The program was selected two years ago by the U.S. Health Resources and Services Administration as a national model for "breaking down barriers to health care access."

Spadaro said the health center has made some grant proposals, but it needs funding until something materializes.

"It's terrible," said Dale Allison, HPU professor and nurse practitioner who coordinates the program. "What they've told us, if we can't come up with approximately $70,000 by March 15, they're going to close us."

Allison said many people who lost jobs, medical insurance and housing after Sept. 11 have been going to the clinics with depression and physical problems.

"But those are just Sept. 11 people. We have a lot of other people who have been living on the edge a long time."

Kumura, 40, disabled in an auto accident five years ago, suffers from diabetes, high cholesterol and arthritis in her spine and joints. She takes six different medications daily. She receives some Medicare assistance for her disability but no drug coverage.

Her husband also has diabetes and high blood pressure and was hospitalized a week with heart problems. Kumura said they are paying a $6,000 hospital bill to a collector, in addition to bills from three doctors and the emergency room.
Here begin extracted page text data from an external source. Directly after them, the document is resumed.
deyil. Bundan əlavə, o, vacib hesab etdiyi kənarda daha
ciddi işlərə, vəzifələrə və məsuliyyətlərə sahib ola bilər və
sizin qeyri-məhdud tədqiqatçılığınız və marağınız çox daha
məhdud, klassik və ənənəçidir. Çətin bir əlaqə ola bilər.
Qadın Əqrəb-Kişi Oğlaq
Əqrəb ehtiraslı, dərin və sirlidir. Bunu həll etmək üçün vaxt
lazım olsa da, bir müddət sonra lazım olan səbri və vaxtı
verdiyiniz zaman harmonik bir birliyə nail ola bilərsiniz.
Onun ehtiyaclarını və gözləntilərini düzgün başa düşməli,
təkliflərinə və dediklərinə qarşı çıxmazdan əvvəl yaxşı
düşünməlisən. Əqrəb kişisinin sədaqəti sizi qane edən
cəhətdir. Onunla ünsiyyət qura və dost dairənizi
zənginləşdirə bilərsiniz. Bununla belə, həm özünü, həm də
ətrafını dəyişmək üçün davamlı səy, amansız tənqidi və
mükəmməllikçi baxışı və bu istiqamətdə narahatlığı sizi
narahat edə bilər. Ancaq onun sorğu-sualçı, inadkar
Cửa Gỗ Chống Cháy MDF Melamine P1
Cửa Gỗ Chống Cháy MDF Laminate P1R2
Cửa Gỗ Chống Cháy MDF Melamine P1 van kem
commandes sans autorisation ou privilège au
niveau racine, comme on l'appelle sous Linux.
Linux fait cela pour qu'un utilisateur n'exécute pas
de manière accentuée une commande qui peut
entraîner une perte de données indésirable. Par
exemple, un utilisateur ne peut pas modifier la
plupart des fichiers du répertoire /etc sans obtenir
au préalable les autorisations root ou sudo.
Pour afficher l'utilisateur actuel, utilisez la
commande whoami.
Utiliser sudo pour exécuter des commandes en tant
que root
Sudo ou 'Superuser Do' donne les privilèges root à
"What's helping us a lot is the clinic," she said, adding that if it closes, "I just won't take the medicines because I can't afford to buy them."

MedQUEST will not help because her husband's income is "a little over the limit, but we're barely making it," she said. "We're living one day at a time."

Allison said her students really appreciate the training setting in the community and the chance to see integration of Western and Hawaiian medicine.

It works great, said outreach worker Dino Kealoha, because people in the area trust Hawaiian healers, and trust spreads from one side to the other. "It helps because Aunty Francine is a registered nurse and a traditional healer.

"Hawaiians are really proud people," Kealoha said. "They will not ask for a handout. They bring fruits for somebody else. They work it off or volunteer. They want to give back something."

She tries to get people on MedQUEST or Supplemental Social Security or whatever she can find to assist them.

"A lot of them could survive and be normal working people if they could get assistance. ... They want to be self-sufficient. It's hard when your health won't let you do what you want to do.

"This is a great program to help people with nowhere to go, but nobody will fund us, " Kealoha added. "If we close, where will these people go?"